Séni Bitiou va enfoncer le clou, en déclarant que « ceux qui disent que les autorités ne font rien peuvent aller au front pour défendre la nation ».

Le collectif dit reconnaître que malgré la complexité de la situation, il y a des avancées significatives dans la lutte contre les forces du mal.

Parlant de ceux qui demandent une coopération avec la fédération de Russie, Séni Bitiou s’est voulu on ne peut plus clair : « Aucun pays ne viendra faire notre guerre à notre place ». Et d’ajouter : « Les autorités déciderons du type de coopération entreprendre pour venir à bout du terrorisme au Burkina Faso ».

Aure sujet abordé au cours de cette conférence de presse, c’est la mise en place d’un mécanisme de discussions, avec les fils du pays qui ont rejoint les groupes armés.
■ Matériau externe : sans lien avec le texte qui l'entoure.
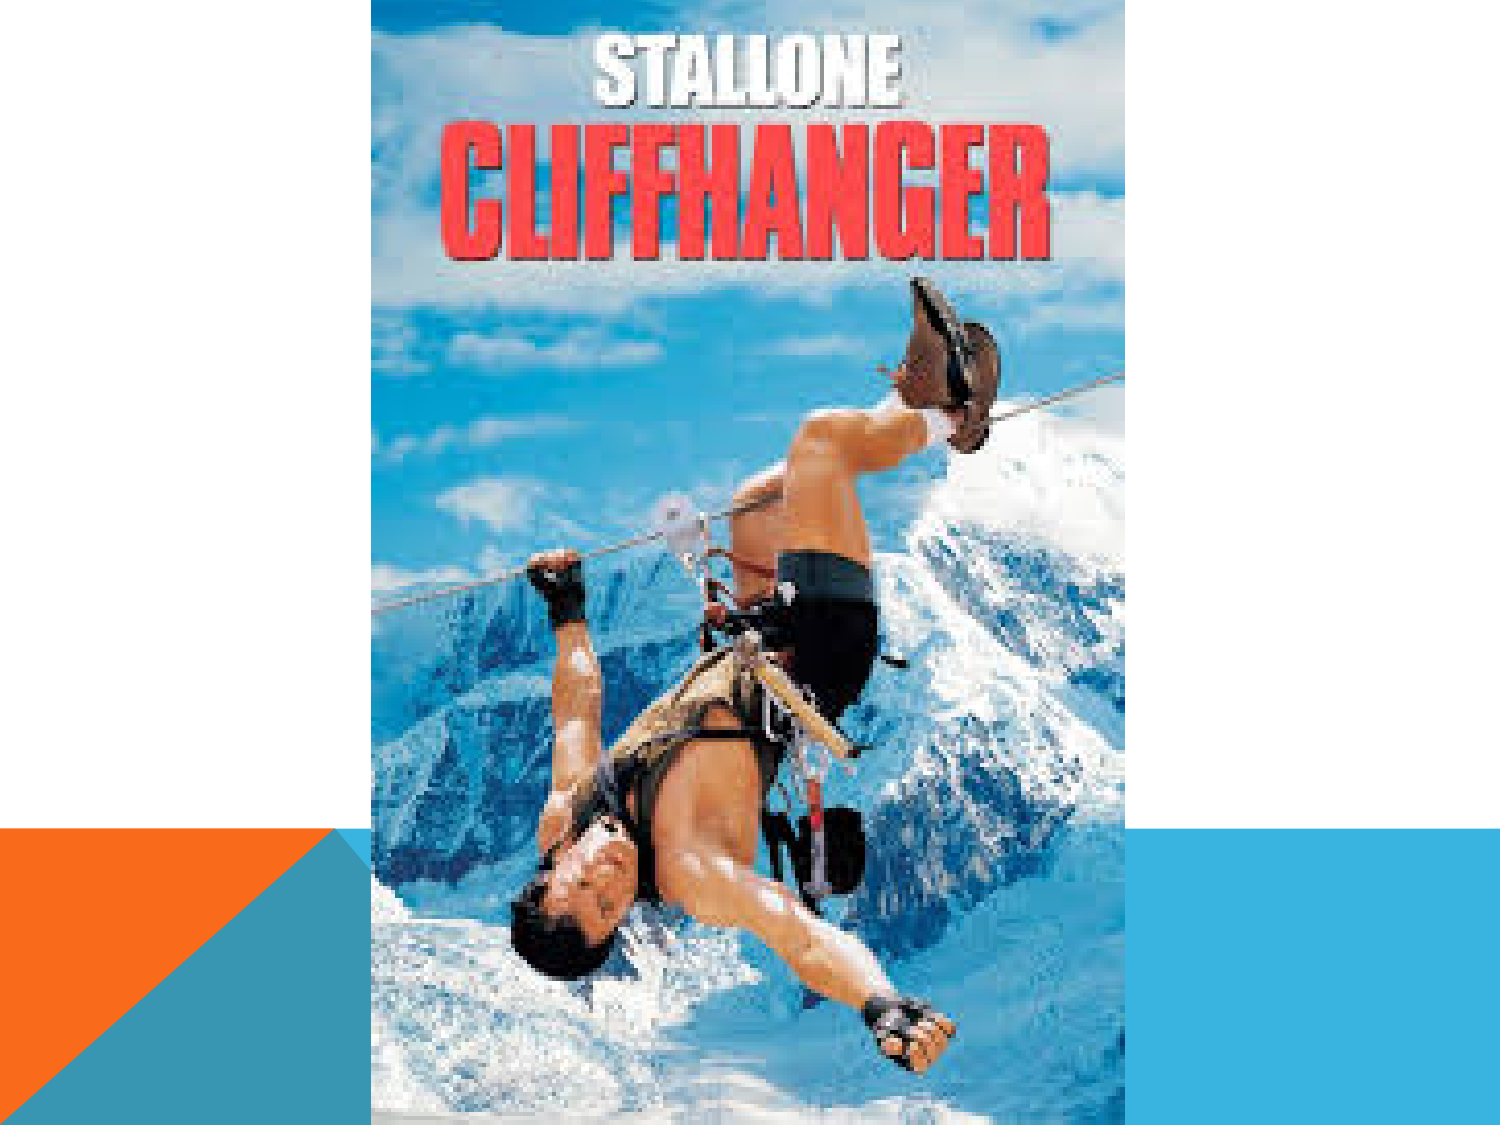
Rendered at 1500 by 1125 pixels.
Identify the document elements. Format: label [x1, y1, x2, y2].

picture [371, 0, 1125, 1125]
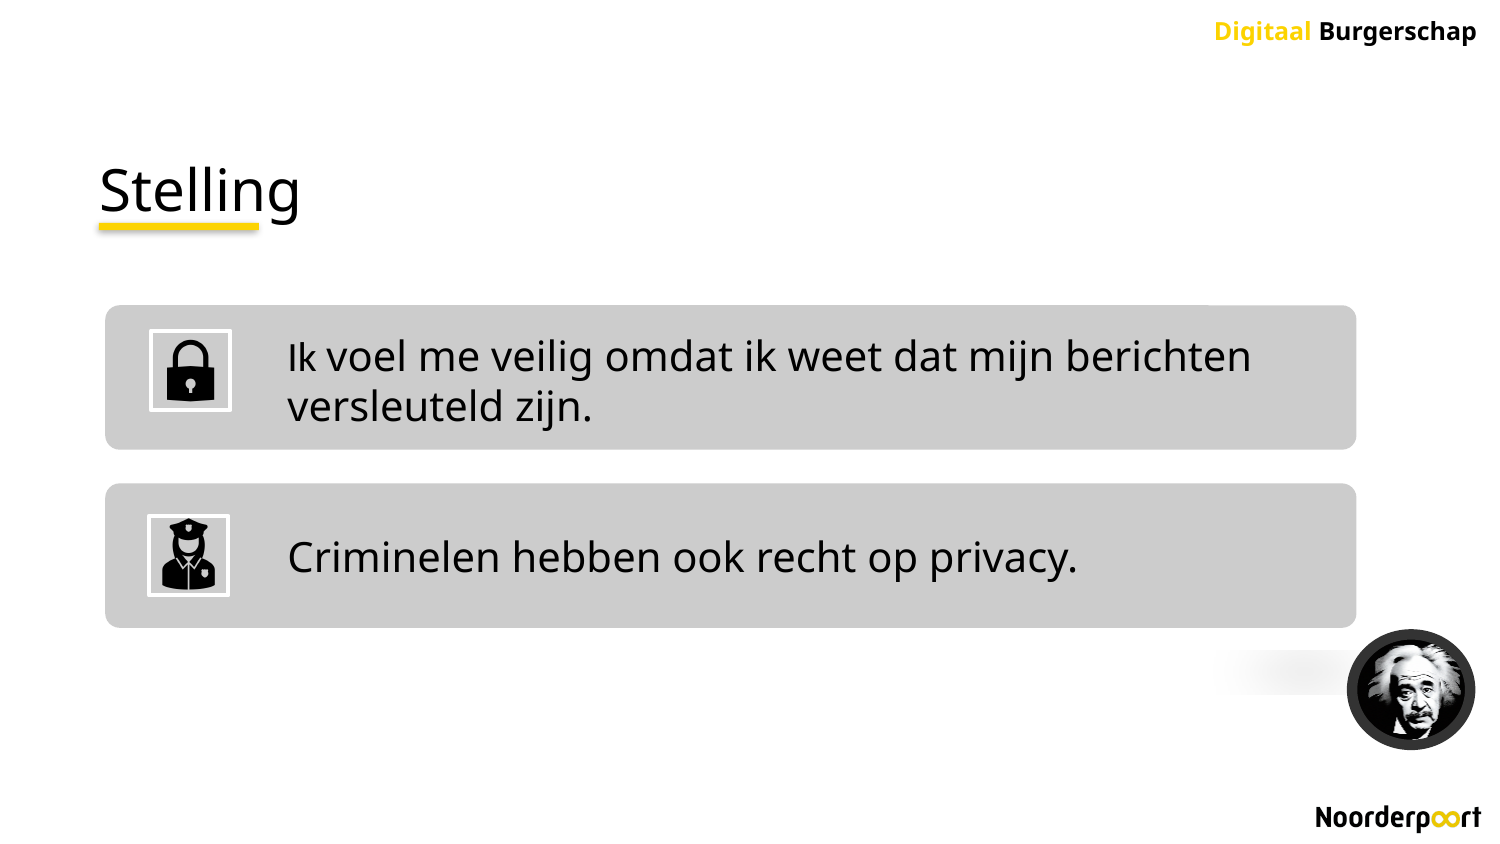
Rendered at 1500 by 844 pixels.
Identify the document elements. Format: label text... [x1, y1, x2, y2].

text_box Stelling [84, 145, 696, 231]
text_box [98, 222, 260, 231]
picture [1351, 634, 1471, 746]
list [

Sur ce sujet, M. Bitiou et ses camarades ont tenu à préciser que le Burkina est un pays de dialogue.

« Ce que nous voulons, ce sont des solutions. Si dialoguer pourra ramener la paix au Burkina, nous ne voyons pas où se trouve l’inconvénient », ont-ils conclu.

Le collectif des organisations de la société civile sauvons le Burkina compte plus de 60 associations. Son objectif, soutenir les actions de la Transition en cours.